Helicopters were hovering over the capital late last night as Australian infantrymen continued house-to-house searches, arresting suspected militiamen, including a senior commander. The suspects were forced to lie on the ground with rifles pointed at their backs after the Australian soldiers entered their hide-outs. Officers of the International Force East Timor (Interfet) said that a number of men in paramilitary dress had been arrested and weapons had been seized, including machetes and guns.
"We're looking for people with the capability to impede our mission, which is to provide security for the people of East Timor," said Brigadier Mark Evans, the land commander of Interfet. "We're endeavouring to remove any thugs or vandals from the area."
Late on Wednesday, Interfet troops arrested Caetano da Silva, a self- styled platoon commander of the Aitarak militia which was responsible for some of the worst atrocities in the run-up to last month's referendum on independence. "This is the most significant detention we've made in this operation," said Colonel Mark Kelly, the Interfet chief of staff. "The message is: you cannot run, you cannot hide, justice is here."
An Australian naval catamaran docked at Dili yesterday, bearing more reinforcements, including 127 Filipino soldiers, the first significant number of Asian troops to be dispatched to East Timor. "Our purpose is to indicate to the people living in the hills that the environment is safe to return to Dili," said Lieutenant-Colonel Nick Welch, who commanded the search operation. "Our message to the militia is, `You think you control the area but in reality, it is in our control'."
But five days after its arrival, Interfet has established itself in only a tiny fraction of the territory; large areas remain under the control of the militias. Yesterday, a United Nations reconnaissance team flew over the remote eastern reaches of the island and reported devastation in towns and cities. Viewed from the air, the town of Lospalos is 90 per cent fire damaged, three-quarters of Viqueque is destroyed, as are one- fifth of houses in Manatuto.

▶ _Brief_: Can you reproduce the East Timor report word for word, everything from "Helicopters were hovering" down to "machetes and guns."?

▶ _Stored data_:
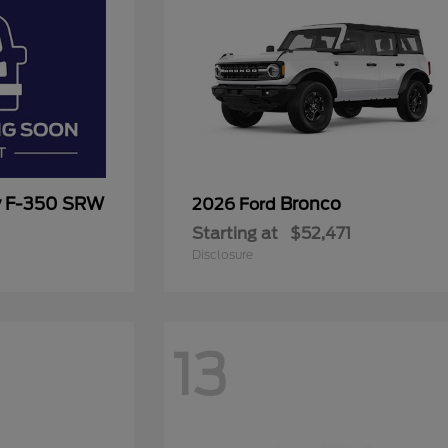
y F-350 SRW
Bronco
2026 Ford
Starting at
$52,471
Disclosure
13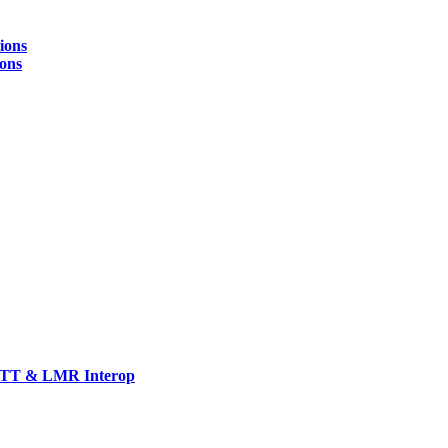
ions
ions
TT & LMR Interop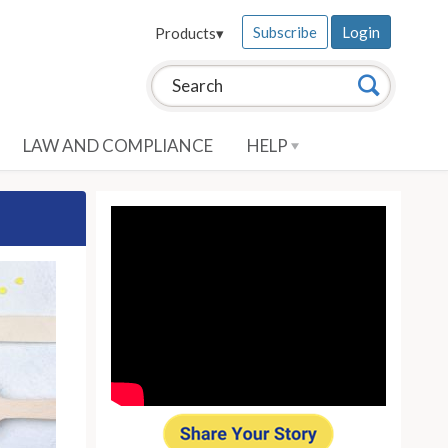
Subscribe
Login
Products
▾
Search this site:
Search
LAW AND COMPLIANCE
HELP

▶ _Exercise solution_:
Helicopters were hovering over the capital late last night as Australian infantrymen continued house-to-house searches, arresting suspected militiamen, including a senior commander. The suspects were forced to lie on the ground with rifles pointed at their backs after the Australian soldiers entered their hide-outs. Officers of the International Force East Timor (Interfet) said that a number of men in paramilitary dress had been arrested and weapons had been seized, including machetes and guns.